The European Commission have delivered a legislative proposal to introduce a standardised disability card which is to be recognised throughout the EU. The proposal, announced on 6 September, also seeks to enhance the current European Parking Card for persons with disabilities. The measures should simplify travel and free movement for people with disabilities across Europe.
Approximately 87 million persons in the EU have some form of disability. When people's disability status is not recognised abroad, they cannot access the special conditions and preferential treatment, such as free and/or priority access, reduced fees or personal assistance, while visiting other Member States.
European Disability Card
The European Disability Card would serve as recognised proof of disability throughout the EU, granting equal access to special conditions and preferential treatment in public and private services, such as transport, cultural events, museums, leisure and sport centres, or amusement parks.
The legislative proposal for the European Disability Card takes into account the experiences of pilot projects carried out in eight member states. The pilots were implemented in Belgium, Cyprus, Estonia, Finland, Italy, Malta, Romania, and Slovenia in 2016-2018. The pilot initiative was financed under the Rights, Equality and Citizenship Programme (2014-2020).
Under the initiative, national service providers in the culture, leisure, sports and transport sectors in these Member States provided access to certain benefits, such as priority access, personal assistance, mobility aids, price reductions or free entrance to persons with disabilities that were holders of the Disability Card. The service providers voluntarily adhered to the card’s scheme. Once they joined the card’s scheme, service providers were obliged to offer the same benefits they provided to nationals with disabilities also to cardholders from other participating Member States. The implementation of a card in the pilot projects contributed towards the mutual recognition of disability status in the participating Member States, as well as boosted higher participation of persons with disabilities in the culture and leisure sectors, according to an evaluation study.
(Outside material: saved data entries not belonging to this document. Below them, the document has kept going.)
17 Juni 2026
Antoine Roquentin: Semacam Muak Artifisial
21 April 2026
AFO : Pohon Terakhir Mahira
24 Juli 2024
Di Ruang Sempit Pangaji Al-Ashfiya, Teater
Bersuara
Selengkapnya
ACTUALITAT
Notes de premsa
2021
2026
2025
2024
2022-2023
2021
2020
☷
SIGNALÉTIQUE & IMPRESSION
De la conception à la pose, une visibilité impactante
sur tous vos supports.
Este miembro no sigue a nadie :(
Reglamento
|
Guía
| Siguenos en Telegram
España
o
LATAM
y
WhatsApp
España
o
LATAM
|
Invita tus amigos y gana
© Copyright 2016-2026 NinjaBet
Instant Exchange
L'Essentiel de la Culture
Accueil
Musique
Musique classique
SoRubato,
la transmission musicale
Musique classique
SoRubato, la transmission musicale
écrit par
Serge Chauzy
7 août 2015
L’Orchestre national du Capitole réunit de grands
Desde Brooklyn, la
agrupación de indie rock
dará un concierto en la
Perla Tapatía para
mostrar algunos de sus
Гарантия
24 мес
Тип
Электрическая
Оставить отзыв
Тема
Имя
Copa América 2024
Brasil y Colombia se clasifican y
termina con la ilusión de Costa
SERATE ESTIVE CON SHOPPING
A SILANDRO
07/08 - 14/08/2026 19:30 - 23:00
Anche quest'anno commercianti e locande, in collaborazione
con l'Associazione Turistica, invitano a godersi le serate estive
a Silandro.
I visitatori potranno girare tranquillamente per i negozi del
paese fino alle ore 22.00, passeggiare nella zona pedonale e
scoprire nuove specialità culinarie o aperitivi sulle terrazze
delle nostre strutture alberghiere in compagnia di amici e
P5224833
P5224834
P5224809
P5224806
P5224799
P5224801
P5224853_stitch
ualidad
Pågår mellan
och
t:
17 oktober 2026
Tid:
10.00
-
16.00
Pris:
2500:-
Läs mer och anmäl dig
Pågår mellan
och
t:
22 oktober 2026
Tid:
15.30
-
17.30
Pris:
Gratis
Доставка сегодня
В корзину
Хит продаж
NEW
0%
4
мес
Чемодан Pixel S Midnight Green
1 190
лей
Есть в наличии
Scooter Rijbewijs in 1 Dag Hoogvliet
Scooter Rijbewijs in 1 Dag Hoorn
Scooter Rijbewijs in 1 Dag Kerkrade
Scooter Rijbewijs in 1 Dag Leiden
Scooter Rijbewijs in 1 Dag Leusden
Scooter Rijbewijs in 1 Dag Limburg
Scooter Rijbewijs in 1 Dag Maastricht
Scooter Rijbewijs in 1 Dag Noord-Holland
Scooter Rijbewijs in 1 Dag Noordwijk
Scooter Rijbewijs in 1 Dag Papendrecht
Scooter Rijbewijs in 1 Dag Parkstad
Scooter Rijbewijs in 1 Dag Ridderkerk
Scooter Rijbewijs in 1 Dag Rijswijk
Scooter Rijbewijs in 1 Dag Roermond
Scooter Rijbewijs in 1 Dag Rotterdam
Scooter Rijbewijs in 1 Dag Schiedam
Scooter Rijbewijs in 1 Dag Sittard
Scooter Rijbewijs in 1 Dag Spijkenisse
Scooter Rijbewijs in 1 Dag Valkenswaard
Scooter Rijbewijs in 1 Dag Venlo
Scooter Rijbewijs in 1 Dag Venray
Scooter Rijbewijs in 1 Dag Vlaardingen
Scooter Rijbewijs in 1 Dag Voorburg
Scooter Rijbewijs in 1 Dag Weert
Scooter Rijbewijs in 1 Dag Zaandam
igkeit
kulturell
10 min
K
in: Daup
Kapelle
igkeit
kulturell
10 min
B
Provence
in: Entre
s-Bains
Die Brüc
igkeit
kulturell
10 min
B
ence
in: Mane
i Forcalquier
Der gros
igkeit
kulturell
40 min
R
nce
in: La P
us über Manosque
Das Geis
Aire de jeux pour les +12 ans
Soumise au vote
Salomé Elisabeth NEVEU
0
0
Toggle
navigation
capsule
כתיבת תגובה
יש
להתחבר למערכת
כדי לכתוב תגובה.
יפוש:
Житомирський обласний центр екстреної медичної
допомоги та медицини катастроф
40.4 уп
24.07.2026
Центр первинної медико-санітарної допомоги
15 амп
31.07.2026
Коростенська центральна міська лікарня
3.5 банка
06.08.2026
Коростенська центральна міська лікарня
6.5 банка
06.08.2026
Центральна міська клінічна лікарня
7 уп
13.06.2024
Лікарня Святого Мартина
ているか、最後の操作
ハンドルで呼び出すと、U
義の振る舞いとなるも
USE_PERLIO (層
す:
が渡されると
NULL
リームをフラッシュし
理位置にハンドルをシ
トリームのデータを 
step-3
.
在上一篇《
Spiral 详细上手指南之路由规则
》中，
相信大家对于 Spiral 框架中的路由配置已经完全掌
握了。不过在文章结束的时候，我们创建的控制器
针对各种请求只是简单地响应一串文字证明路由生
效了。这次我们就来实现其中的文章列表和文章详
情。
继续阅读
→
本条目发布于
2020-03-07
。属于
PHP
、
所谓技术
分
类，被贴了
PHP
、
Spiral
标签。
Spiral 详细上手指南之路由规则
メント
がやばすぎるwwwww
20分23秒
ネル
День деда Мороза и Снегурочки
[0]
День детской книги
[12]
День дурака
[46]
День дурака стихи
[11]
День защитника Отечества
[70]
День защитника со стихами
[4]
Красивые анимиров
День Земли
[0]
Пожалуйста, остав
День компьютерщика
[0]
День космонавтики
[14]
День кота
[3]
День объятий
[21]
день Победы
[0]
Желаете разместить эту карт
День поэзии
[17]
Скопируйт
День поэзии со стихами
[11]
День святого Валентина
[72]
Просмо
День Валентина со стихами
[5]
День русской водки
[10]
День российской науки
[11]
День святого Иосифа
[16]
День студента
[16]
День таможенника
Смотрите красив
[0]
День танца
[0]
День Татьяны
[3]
The proposals have also taken into account the findings from a public consultation, in which the Commission received more than 2,500 replies from people with disabilities.
European Parking Card
The proposed improvements to the current European Parking Card will allow persons with disabilities to access the same parking rights available in another Member State. It will have a binding common format that will replace national parking cards for persons with disabilities and be recognised throughout the EU.
The EU Parking Card and the European Disability Card will be two separate Cards, and both cards will be available both digitally and physically.
“With this proposal we are unlocking free movement for EU citizens with disabilities by ensuring the mutual recognition of their disability status in Europe," stated Helena Dalli, EU equality commissioner, in a press briefing. "This will facilitate the inclusion and full participation of persons with disabilities in our societies by ensuring that persons with disabilities can readily access the support intended for them in all Member States."
Yannis Vardakastanis, President of the European Disability Forum, commented on the proposal that it is a big step forward responding to a long-expressed demand. At the same time, Vardakastanis urged co-legislators to take action, particularly on work and study matters. He stated: “While we recognise the Card as an important step, we call on the European Parliament to strengthen the Card so it can be a tool to facilitate our rights to live and work anywhere in the EU – as other citizens have. Having to have your disability “re-assessed” when moving abroad puts an undue burden on persons with disabilities – not to mention that it is an affront to our dignity. Our disability does not disappear when we cross borders.”
The legislative proposal made by the Commission will now be negotiated by the EU Council and the European Parliament, and a legal act will be passed, requiring EU governments to implement the cards for their nationals within 2.5 years.